2.checkpointingOperation

 CheckpointingOperation

 void executeCheckpointing(){

 ……

 for (StreamOperator<?> op : allOperators) {

    checkpointStreamOperator(op);

 }

 ……

 }

 void checkpointStreamOperator(StreamOperator<?> op)

        ……

        op.snapshotState(

        checkpointMetaData.getCheckpointId(),

        checkpointMetaData.getTimestamp(),

        checkpointOptions)

        ……

这个类中，直接对streamTask中传入的每一个operator调用其snapshotState方法。

那就再看Operator的基类。

3.StreamOperator

 StreamOperator

 OperatorSnapshotResult snapshotState(

    long checkpointId,

    long timestamp,

    CheckpointOptions checkpointOptions)

 void initializeState(OperatorSubtaskState stateHandles)

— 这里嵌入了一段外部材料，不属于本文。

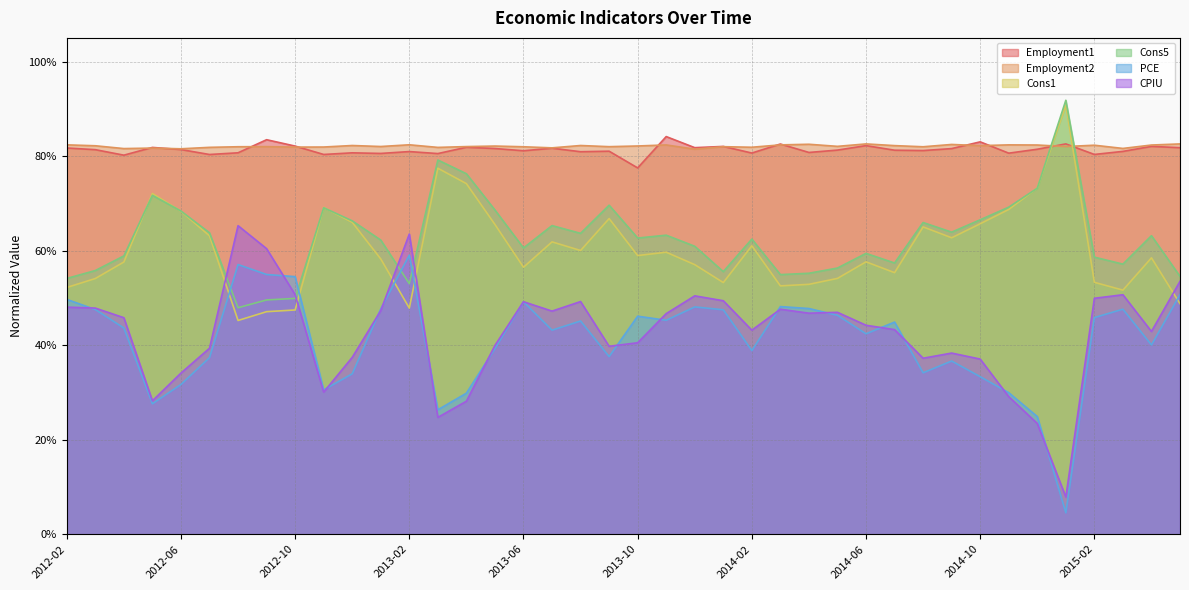

True or false: Employment1 and PCE intersect in this chart.

False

 void notifyOfCompletedCheckpoint(long checkpointId)

StreamOperator是一个接口，其中包含了这三个接口，意味着继承它的Operator都必须实现这几个方法。

4.AbstractStreamOperator

 AbstractStreamOperator

 Final OperatorSnapshotResult snapshotState(long checkpointId, long timestamp, CheckpointOptions checkpointOptions)

        ……

       snapshotState(snapshotContext);

        ……

        if (null != operatorStateBackend) {

            snapshotInProgress.setOperatorStateManagedFuture(

            operatorStateBackend.snapshot(checkpointId, timestamp, factory,              checkpointOptions));

        }

        if (null != keyedStateBackend) {

            snapshotInProgress.setKeyedStateManagedFuture(

            keyedStateBackend.snapshot(checkpointId, timestamp, factory, checkpointOptions));

        }

       ……

 void notifyOfCompletedCheckpoint(long checkpointId)

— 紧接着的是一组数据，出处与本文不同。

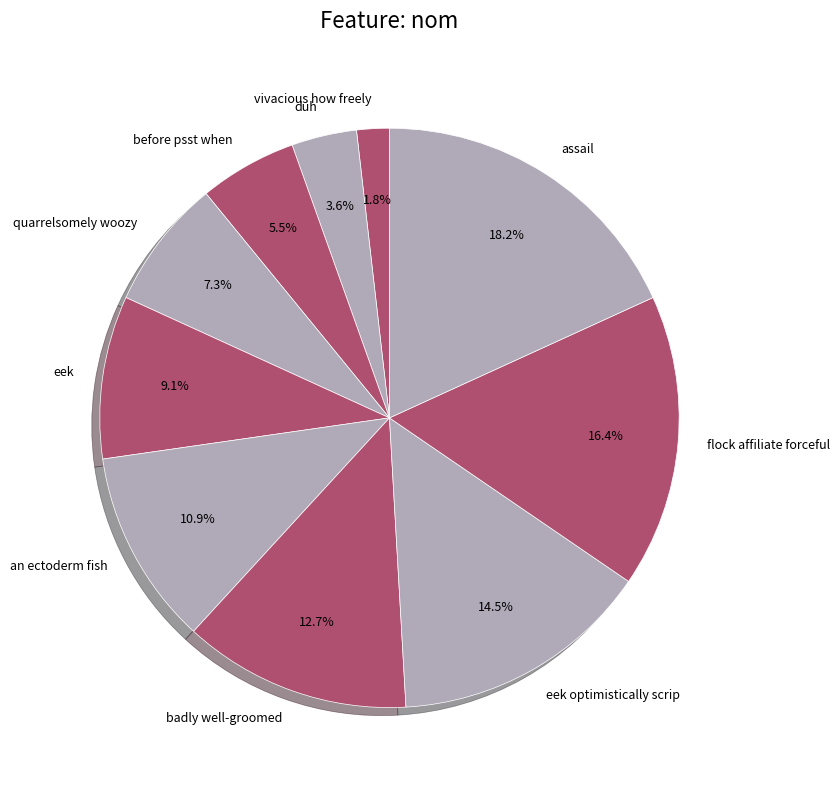

Is there any slice that represents more than half of the pie?

No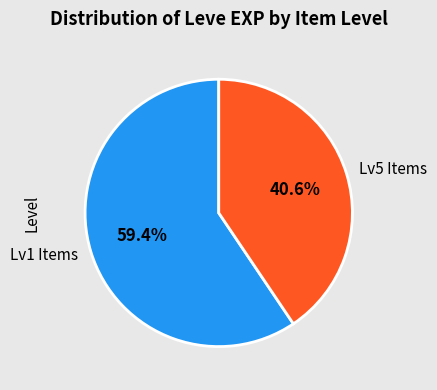

What is the smallest slice in the pie chart?

Lv5 Items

       if (keyedStateBackend != null) {

            keyedStateBackend.notifyCheckpointComplete(checkpointId);

       }

 void snapshotState(StateSnapshotContext context)

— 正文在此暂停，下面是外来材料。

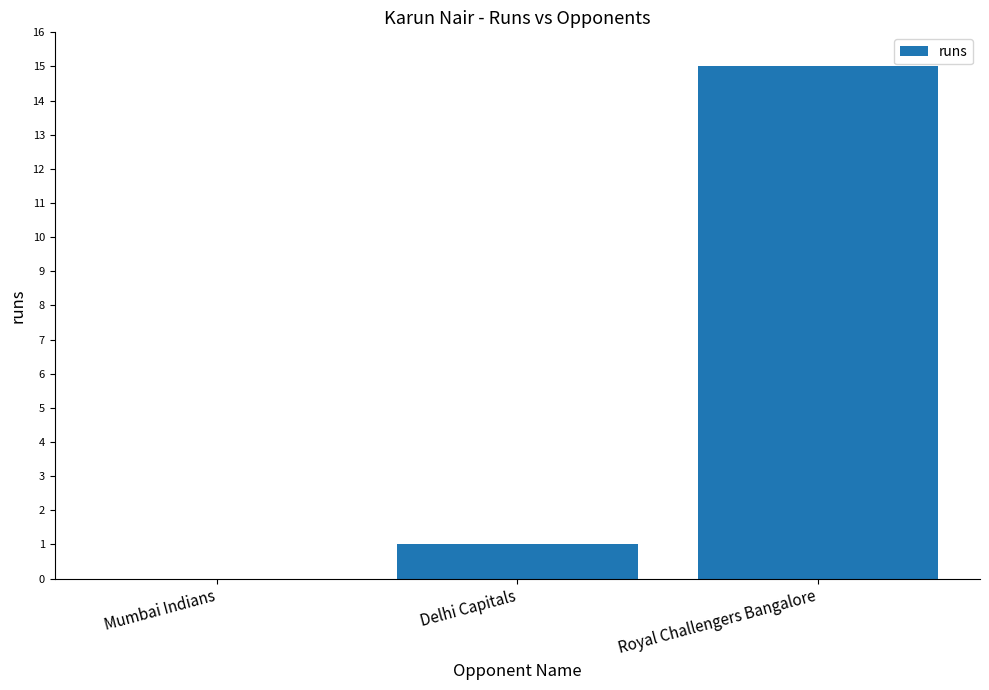

Is it true that the value at Mumbai Indians is 8?

False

 void initializeState(StateInitializationContext context)

AbstractStreamOperator是对StreamOperator的基础实现，在它的snapshotState方法中，分别调用了OperatorStateBackend和KeyedStateBackend的snapshot方法。
特别注意，在调用这两个方法之前的snapshotState(snapshotContext)这个调用，它一方面实现了Raw的State的snapshot，一方面也实现了用户自定义的函数的State的更新。

再说一下，后面的两个函数，snapshotState和initializeState，他们的形参都是一个context，是提供给用户来重新实现用户自己的state的checkpoints的。

这个类有一个很重要的子类，AbstractUdfStreamOperator，很多Operator都从这个类开始继承。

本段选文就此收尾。